5 tips for toddlers that love to say ‘no’

Kinderling News & Features

When your tot reaches their independent (read: defiant), only-says-no stage, you’ll want to rip your hair out. Once-simple daily tasks like putting on clothes, eating breakfast and hopping into the car become a full-blown war between parent and child. And the certainty with which they shout the two-letter word is intense!

The fact of the matter is, this is completely normal for all toddlers as they build their confidence and find a place in the world. And while, it’s a time period you can expect, here are a few ideas for minimising the negativity.

1. Think about your speech

Don’t you hate it when articles like this hold up a mirror and ask you to look at how you might be influencing your child’s behaviour? I hear you, that’s annoying! But when it comes to speech and language development, toddlers really are learning through repetition and the interaction they have with the adults in their life, so please bear with me.

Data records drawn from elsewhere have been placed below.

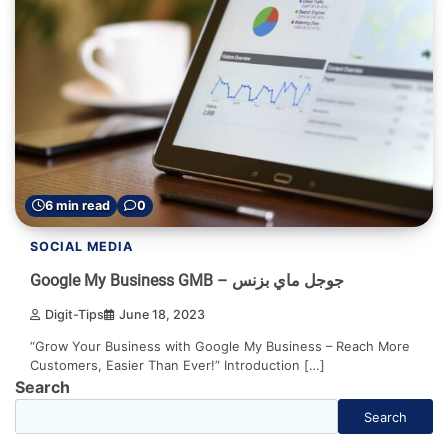
6 min read
0
SOCIAL MEDIA
Google My Business GMB – جوجل ماي بزنس
Digit-Tips
June 18, 2023
“Grow Your Business with Google My Business – Reach More
Customers, Easier Than Ever!” Introduction […]
Search
Search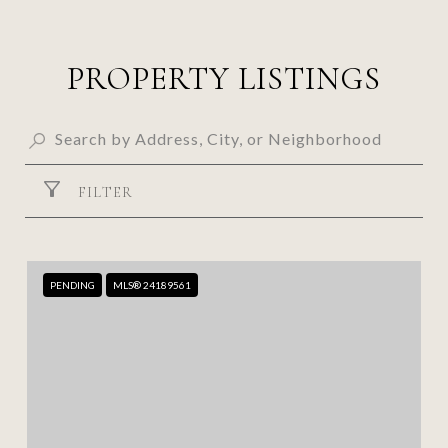
PROPERTY LISTINGS
FILTER
PENDING
MLS® 24189561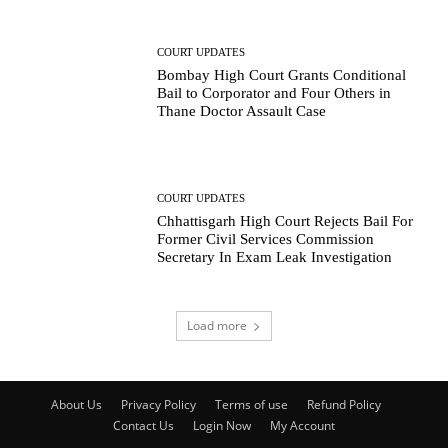
COURT UPDATES
Bombay High Court Grants Conditional
Bail to Corporator and Four Others in
Thane Doctor Assault Case
COURT UPDATES
Chhattisgarh High Court Rejects Bail For
Former Civil Services Commission
Secretary In Exam Leak Investigation
Load more
About Us
Privacy Policy
Terms of use
Refund Policy
Contact Us
Login Now
My Account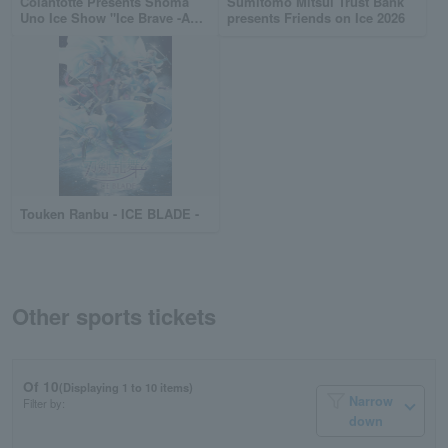
Colantotte Presents Shoma
Sumitomo Mitsui Trust Bank
Uno Ice Show "Ice Brave -A
presents Friends on Ice 2026
TURNING SEASON-"
Touken Ranbu - ICE BLADE -
Other sports tickets
Of 10
(Displaying 1 to 10 items)
Narrow
Filter by:
down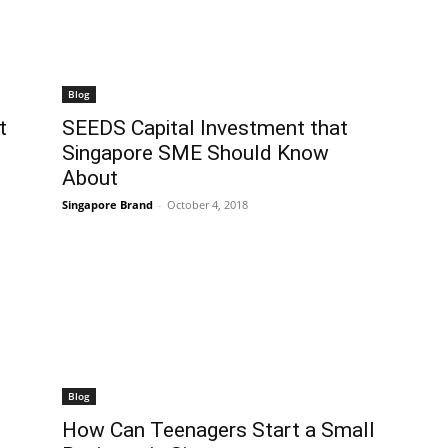
Blog
t
SEEDS Capital Investment that
Singapore SME Should Know
About
Singapore Brand
-
October 4, 2018
Blog
How Can Teenagers Start a Small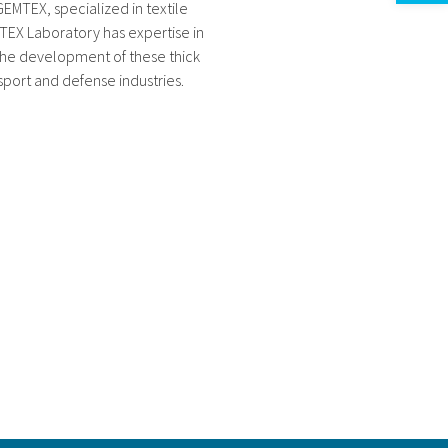
EMTEX, specialized in textile
TEX Laboratory has expertise in
the development of these thick
sport and defense industries.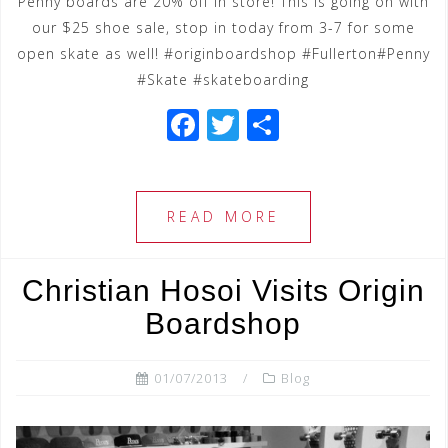
Penny boards are 20% off in store! This is going on with
our $25 shoe sale, stop in today from 3-7 for some
open skate as well! #originboardshop #Fullerton#Penny
#Skate #skateboarding
F
T
S
a
wi
h
c
tt
ar
e
e
e
READ MORE
b
r
o
Christian Hosoi Visits Origin
o
Boardshop
k
01/07/2013
Blog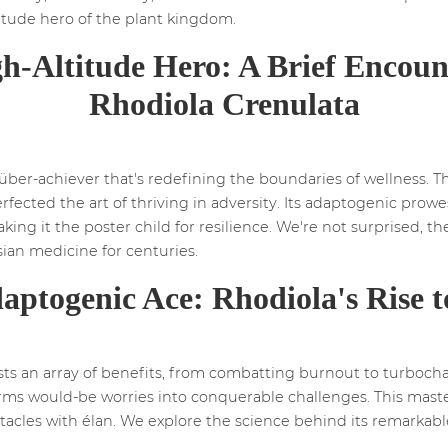
titude hero of the plant kingdom.
h-Altitude Hero: A Brief Encoun
Rhodiola Crenulata
ber-achiever that's redefining the boundaries of wellness. Thi
fected the art of thriving in adversity. Its adaptogenic prowes
king it the poster child for resilience. We're not surprised, t
sian medicine for centuries.
aptogenic Ace: Rhodiola's Rise 
sts an array of benefits, from combatting burnout to turboch
forms would-be worries into conquerable challenges. This mast
bstacles with élan. We explore the science behind its remarkab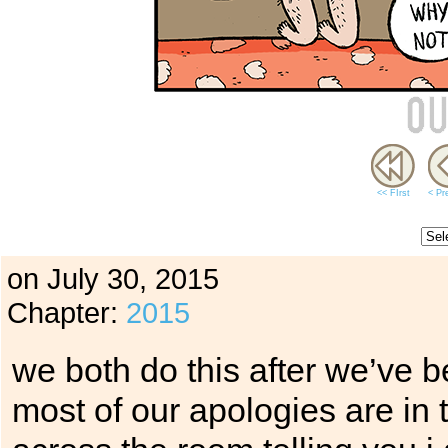
<< FIrst
< Pr
on
July 30, 2015
Chapter:
2015
we both do this after we’ve 
most of our apologies are in t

Without thinking about it, you may actually be saying ‘no’ a lot these days and using more negative language yourself. “Don’t touch that.” “Stop that.” “I said no!” are just some of the things we often say when parenting little ones. It’s understandable. I get it and I do it too with my own. But if you are sick of hearing the N-word come out of your own mouth, you can try rephrasing things in a positive way, so your toddler also hears it less.  

Listen to Kinderling Conversation:

So instead of saying, “No more screaming” you could say, “Please use your quiet voice” or “Don’t climb the chair” could be rephrased to, “Off the couch please. Put your feet on the ground.”

2. Avoid using questions

If ‘no’ is your toddler’s default answer to everything, try stating things instead of asking. For example, rather than asking, “Would you like a bath?” you could simply say, “It’s time for a bath!” and not give the option of telling you they don’t want one.

3. Offer alternatives

If given a choice, your toddler will feel like they have some control and this may alleviate the desire to be so assertive. You could try giving two choices so as not to overwhelm them. For example, “Would you like a banana or an apple?” 

4. Allow some independence

Your tot will often scream “nooooo!” because they’re frustrated at having little or no autonomy. Try giving some control and you may find they don’t feel the need to say “No!” so much. This could be letting them wear a princess outfit instead of the sensible shorts and t-shirt you’d picked out to wear to the shops, or letting them climb into the car seat instead of being forcibly plonked in it and strapped in.

5. Remember it’s a phase

If all else fails, try to remember the ‘no stage’ is something they’ll grow out of and it won’t last forever. Just like the ‘needing to be rocked off to sleep phase,’ this too shall pass. Hang in there!